#### Alıntılanan metin
============

‘Tillerson'ın demokratik ideallere ihaneti' başlıklı yazıda, ‘Türkiye'nin giderek daha baskıcı hale geldiği' görüşüne yer verildi.
Gazete Duvar'ın aktardığına göre 'Adalet Mitingi'nin düzenlendiği sırada Ankara'da bulunan Amerikalı bakanın hükümeti eleştirmemesi ‘demokratik Amerikan ideallerine ihanet' olarak tanımlandı.
‘TASFİYEYE KARŞI DURANLARI DA SELAMLAMALIYDI'
Makalenin tam metni şöyle:
"ABD Dışişleri Bakanı Rex Tillerson pazar günü, geçen temmuzdaki başarısız darbe girişimi sırasında ‘darbecilere karşı durup demokrasilerini savunan cesur Türk kadın ve erkekleri'ni övdü. Bu sözlerinde haklıydı. Fakat ne yazık ki bunun ardından, Cumhurbaşkanı Tayyip Erdoğan'ın başarısız darbeden bu yana muhaliflerine ve bağımsız medyaya yönelik gaddarca tasfiyesine karşı koyan cesur erkek ve kadınları selamlamadı.

============

Bir koleksiyondan alınan kayıtlar
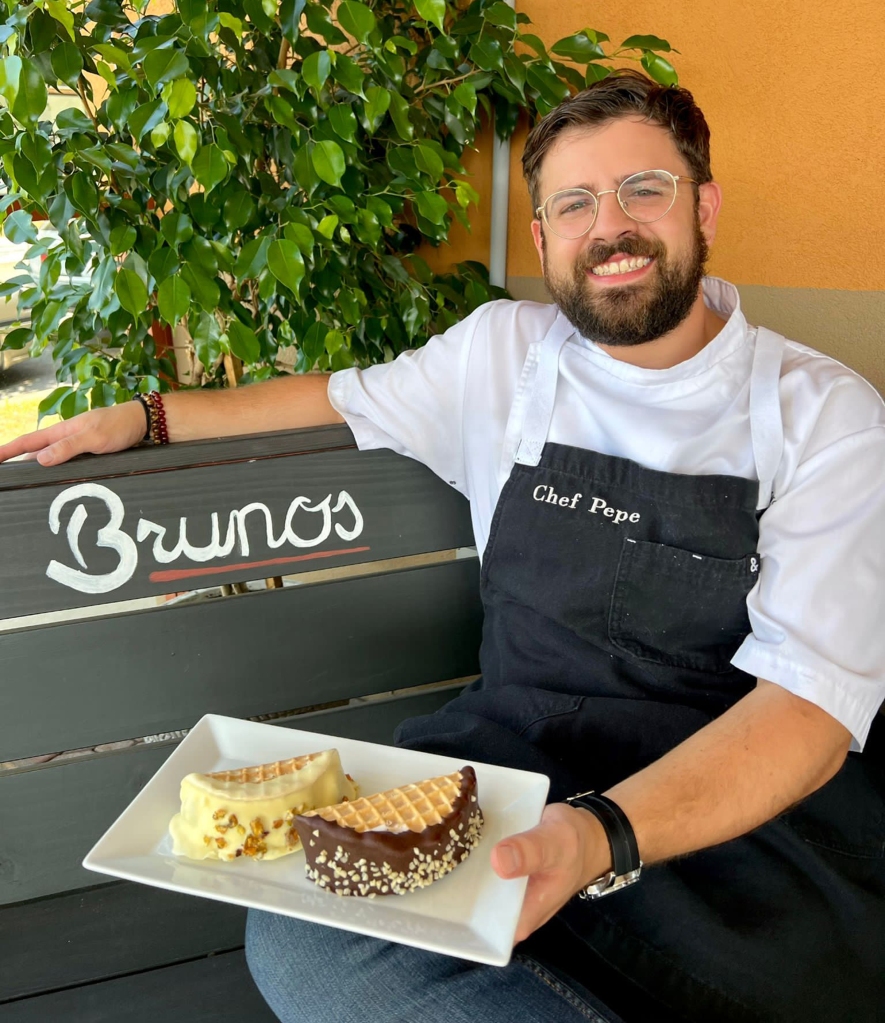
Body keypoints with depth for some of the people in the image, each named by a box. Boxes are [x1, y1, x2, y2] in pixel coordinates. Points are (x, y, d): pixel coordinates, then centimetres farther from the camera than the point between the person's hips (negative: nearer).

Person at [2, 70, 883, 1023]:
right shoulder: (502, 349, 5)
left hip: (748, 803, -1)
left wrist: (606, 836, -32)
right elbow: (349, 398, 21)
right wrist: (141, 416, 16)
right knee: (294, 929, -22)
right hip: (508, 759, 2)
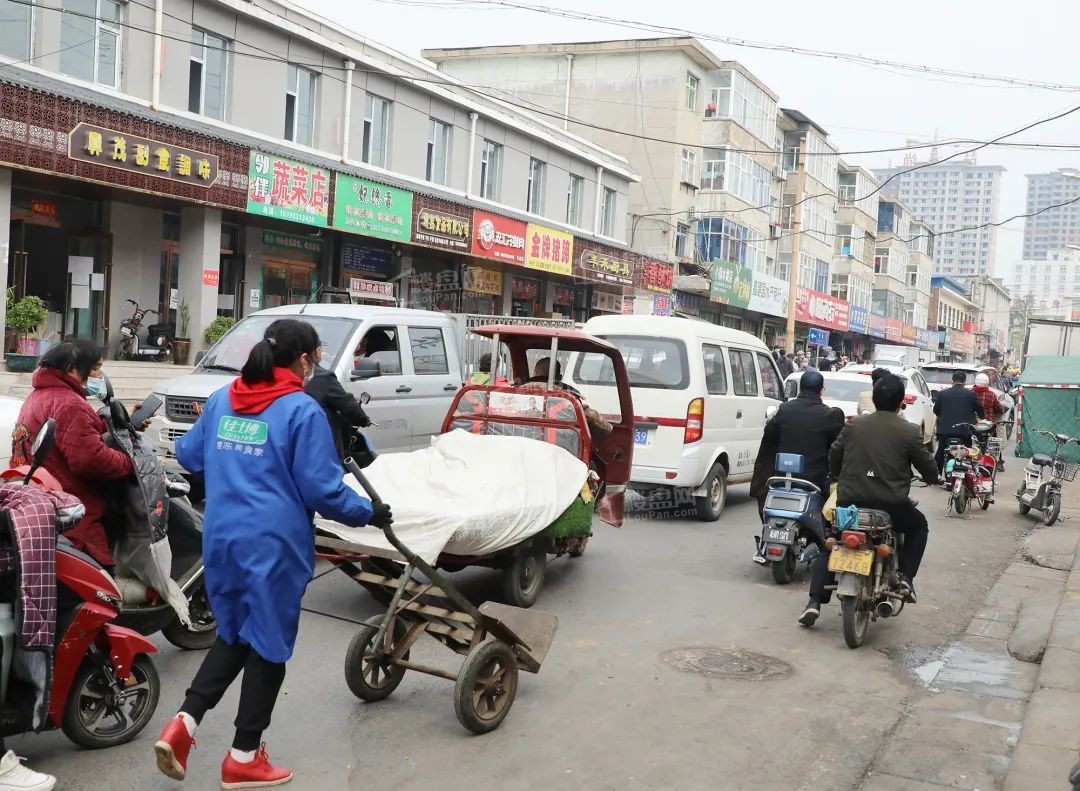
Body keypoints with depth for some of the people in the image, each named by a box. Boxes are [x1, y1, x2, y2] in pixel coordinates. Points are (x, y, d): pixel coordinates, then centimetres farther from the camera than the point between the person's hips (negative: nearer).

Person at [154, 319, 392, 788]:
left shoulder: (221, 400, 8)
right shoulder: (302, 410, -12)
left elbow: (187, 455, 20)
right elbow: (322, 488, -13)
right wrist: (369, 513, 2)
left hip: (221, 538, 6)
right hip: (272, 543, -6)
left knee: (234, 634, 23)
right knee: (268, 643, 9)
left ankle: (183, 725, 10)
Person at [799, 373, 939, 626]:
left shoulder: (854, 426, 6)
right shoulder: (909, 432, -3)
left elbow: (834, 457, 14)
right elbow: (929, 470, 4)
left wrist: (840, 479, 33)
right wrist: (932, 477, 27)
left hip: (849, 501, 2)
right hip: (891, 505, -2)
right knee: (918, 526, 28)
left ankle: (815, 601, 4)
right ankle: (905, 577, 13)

============

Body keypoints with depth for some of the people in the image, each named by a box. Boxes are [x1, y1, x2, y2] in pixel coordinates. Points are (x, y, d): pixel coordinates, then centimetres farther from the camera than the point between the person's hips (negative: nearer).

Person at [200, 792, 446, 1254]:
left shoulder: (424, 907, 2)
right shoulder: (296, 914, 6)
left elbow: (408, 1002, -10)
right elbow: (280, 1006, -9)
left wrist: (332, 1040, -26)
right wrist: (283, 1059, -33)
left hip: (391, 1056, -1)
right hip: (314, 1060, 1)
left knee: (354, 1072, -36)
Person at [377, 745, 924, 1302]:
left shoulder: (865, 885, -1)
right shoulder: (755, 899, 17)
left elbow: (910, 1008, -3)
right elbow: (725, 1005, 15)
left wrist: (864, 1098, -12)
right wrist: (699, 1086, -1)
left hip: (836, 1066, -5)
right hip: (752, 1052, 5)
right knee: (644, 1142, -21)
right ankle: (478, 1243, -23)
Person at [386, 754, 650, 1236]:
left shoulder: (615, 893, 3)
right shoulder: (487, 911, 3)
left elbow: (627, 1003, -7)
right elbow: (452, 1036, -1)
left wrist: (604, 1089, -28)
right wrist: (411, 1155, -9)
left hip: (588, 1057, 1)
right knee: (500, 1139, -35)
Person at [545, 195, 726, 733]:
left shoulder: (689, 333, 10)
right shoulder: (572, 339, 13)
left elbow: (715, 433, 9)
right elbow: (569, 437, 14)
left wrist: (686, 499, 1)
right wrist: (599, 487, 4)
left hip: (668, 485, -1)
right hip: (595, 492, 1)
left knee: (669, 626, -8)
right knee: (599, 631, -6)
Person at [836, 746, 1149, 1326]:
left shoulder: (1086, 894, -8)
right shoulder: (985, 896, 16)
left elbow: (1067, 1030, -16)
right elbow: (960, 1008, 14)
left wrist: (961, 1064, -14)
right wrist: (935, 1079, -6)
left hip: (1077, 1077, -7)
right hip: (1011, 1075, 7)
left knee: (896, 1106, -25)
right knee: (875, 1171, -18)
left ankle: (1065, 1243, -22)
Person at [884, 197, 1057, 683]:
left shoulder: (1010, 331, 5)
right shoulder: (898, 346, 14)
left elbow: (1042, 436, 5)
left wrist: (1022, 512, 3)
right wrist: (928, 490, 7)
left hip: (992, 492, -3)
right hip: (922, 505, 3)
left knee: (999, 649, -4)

============

#### Yapılacak çalışmalar
1 – Tillerson'la ilgili metindeki şu cümleyi İngilizceye çevirin: "‘Tillerson'ın demokratik ideallere ihaneti' başlıklı yazıda, ‘Türkiye'nin giderek daha baskıcı hale geldiği' görüşüne yer verildi."
2 – Tillerson'la ilgili metinden "Gazete Duvar'ın aktardığına" sözleriyle başlayıp "ve kadınları selamlamadı." sözleriyle biten bölümü harfi harfine yeniden yazın.
3 – Tillerson'la ilgili metni kaldığı yerden devam ettirin.

#### Görevlerin yanıtları
1 – The article titled 'Tillerson's betrayal of democratic ideals' included the view that 'Turkey has become increasingly repressive.'

2 –
Gazete Duvar'ın aktardığına göre 'Adalet Mitingi'nin düzenlendiği sırada Ankara'da bulunan Amerikalı bakanın hükümeti eleştirmemesi ‘demokratik Amerikan ideallerine ihanet' olarak tanımlandı.
‘TASFİYEYE KARŞI DURANLARI DA SELAMLAMALIYDI'
Makalenin tam metni şöyle:
"ABD Dışişleri Bakanı Rex Tillerson pazar günü, geçen temmuzdaki başarısız darbe girişimi sırasında ‘darbecilere karşı durup demokrasilerini savunan cesur Türk kadın ve erkekleri'ni övdü. Bu sözlerinde haklıydı. Fakat ne yazık ki bunun ardından, Cumhurbaşkanı Tayyip Erdoğan'ın başarısız darbeden bu yana muhaliflerine ve bağımsız medyaya yönelik gaddarca tasfiyesine karşı koyan cesur erkek ve kadınları selamlamadı.

3 –
Tillerson geçen yılın rahatsız edici gelişmelerini gözardı ederken, bölgesel güvenlik konusunda hayati önem taşıyan bir görüşme öncesinde Türkiye cumhurbaşkanına yaranmayı umut etmiş olabilir. Türkiye tezat içeren bir biçimde, giderek baskıcı hale gelen bir ülke ama aynı zamanda bir NATO müttefiki; seküler liberalizme giderek düşmanca yaklaşan İslami çoğunluklu bir ülke ama aynı zamanda da ABD'nin Suriye'deki girişimlerinde bir ortak. Diğer bir deyişle, işler karmaşık.
Fakat karmaşıklıklar, ABD'nin kendi ideallerini bir kenara atmasını gerekli veya yararlı kılmaz. Erdoğan'ın rejimi istikrarlı bir biçimde daha az hoşgörülü hale geliyor. Nisan ayında ülkeyi kutuplaştıran ve kendisine geniş kapsamlı otokratik yetkiler veren bir referandumu tasarladı. Türkiyeli yetkililer, yaklaşık 150 bin memuru görevden aldı ve aralarında gazetecilerin, sivil toplum aktivistlerinin ve yargıçların da bulunduğu 110 binden fazla kişiyi gözaltına aldı. Daha geçen hafta, Uluslararası Af Örgütü Türkiye şubesinin direktörü ve dokuz başka kişi, insan hakları savunucuları için bir eğitim sırasında gözaltına alındı. Bu, uzun bir keyfi gözaltılar listesindeki son gelişmeydi. Erdoğan'ın güvenlik görevlileri kendilerinde, Washington'ın göbeğinde bile protestocuları dövme hakkını gördü.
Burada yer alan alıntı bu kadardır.